- YOUR OBJECTIVE
Return only the tail of the data below, word for word: the line with "output reg [31:0] npc" and each line after it through the final one.

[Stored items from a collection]
- - - - -

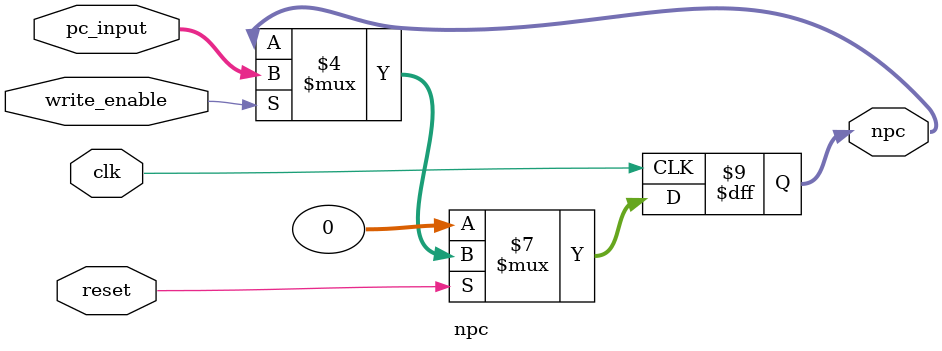
<source format=v>
`timescale 1ns / 1ps


module npc(
    input clk,
    input reset,
    input write_enable,
    input [31:0] pc_input,
    output reg [31:0] npc
    );

    initial begin
        npc <= 32'h0000_0000;
    end

    always @(posedge clk) begin
        if (!reset) begin
            npc <= 32'h0000_0000;
        end
        else begin
            if (write_enable) begin
                npc <= pc_input;
            end
        end
    end

endmodule

</source>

- - - - -

- EXERCISE RESPONSE
    output reg [31:0] npc
    );

    initial begin
        npc <= 32'h0000_0000;
    end

    always @(posedge clk) begin
        if (!reset) begin
            npc <= 32'h0000_0000;
        end
        else begin
            if (write_enable) begin
                npc <= pc_input;
            end
        end
    end

endmodule

</source>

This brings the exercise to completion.